▶ _Request_: Can you rewrite the lines starting at the one containing "pose: elev=242.6 azim=51.4" and ending at the one containing "Dot at: (218, 160)" as a Markdown table with the columns No. and Line, giving each line its row number and skipping blank lines?

▶ _Information shown_:
━━━━━━━━━━━━━━━━━━━━━━━━━━━━━━
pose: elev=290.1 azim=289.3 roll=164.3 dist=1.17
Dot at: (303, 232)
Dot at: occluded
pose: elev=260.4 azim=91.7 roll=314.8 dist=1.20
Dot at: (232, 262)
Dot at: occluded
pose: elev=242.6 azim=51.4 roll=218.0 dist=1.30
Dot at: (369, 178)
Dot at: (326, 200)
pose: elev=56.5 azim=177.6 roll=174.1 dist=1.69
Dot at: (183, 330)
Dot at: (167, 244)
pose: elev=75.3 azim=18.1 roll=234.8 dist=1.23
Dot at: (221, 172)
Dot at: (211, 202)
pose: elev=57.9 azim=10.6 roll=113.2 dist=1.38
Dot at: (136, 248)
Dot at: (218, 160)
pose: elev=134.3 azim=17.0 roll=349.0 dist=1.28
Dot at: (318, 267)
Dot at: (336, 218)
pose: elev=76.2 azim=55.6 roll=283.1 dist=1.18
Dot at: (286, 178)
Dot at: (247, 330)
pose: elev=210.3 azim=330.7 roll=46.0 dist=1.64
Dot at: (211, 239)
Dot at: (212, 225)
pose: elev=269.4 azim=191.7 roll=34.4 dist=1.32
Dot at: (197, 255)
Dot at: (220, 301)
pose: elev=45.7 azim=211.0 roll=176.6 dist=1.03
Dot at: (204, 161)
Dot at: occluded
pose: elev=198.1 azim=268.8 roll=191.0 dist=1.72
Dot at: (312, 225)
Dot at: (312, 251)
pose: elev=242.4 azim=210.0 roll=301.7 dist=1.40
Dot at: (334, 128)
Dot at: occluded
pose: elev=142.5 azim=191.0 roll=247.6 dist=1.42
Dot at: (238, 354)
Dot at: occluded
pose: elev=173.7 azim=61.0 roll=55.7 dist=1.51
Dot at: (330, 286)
━━━━━━━━━━━━━━━━━━━━━━━━━━━━━━
▶ _Response for this exercise_:
| No. | Line |
|---|---|
| 1 | pose: elev=242.6 azim=51.4 roll=218.0 dist=1.30 |
| 2 | Dot at: (369, 178) |
| 3 | Dot at: (326, 200) |
| 4 | pose: elev=56.5 azim=177.6 roll=174.1 dist=1.69 |
| 5 | Dot at: (183, 330) |
| 6 | Dot at: (167, 244) |
| 7 | pose: elev=75.3 azim=18.1 roll=234.8 dist=1.23 |
| 8 | Dot at: (221, 172) |
| 9 | Dot at: (211, 202) |
| 10 | pose: elev=57.9 azim=10.6 roll=113.2 dist=1.38 |
| 11 | Dot at: (136, 248) |
| 12 | Dot at: (218, 160) |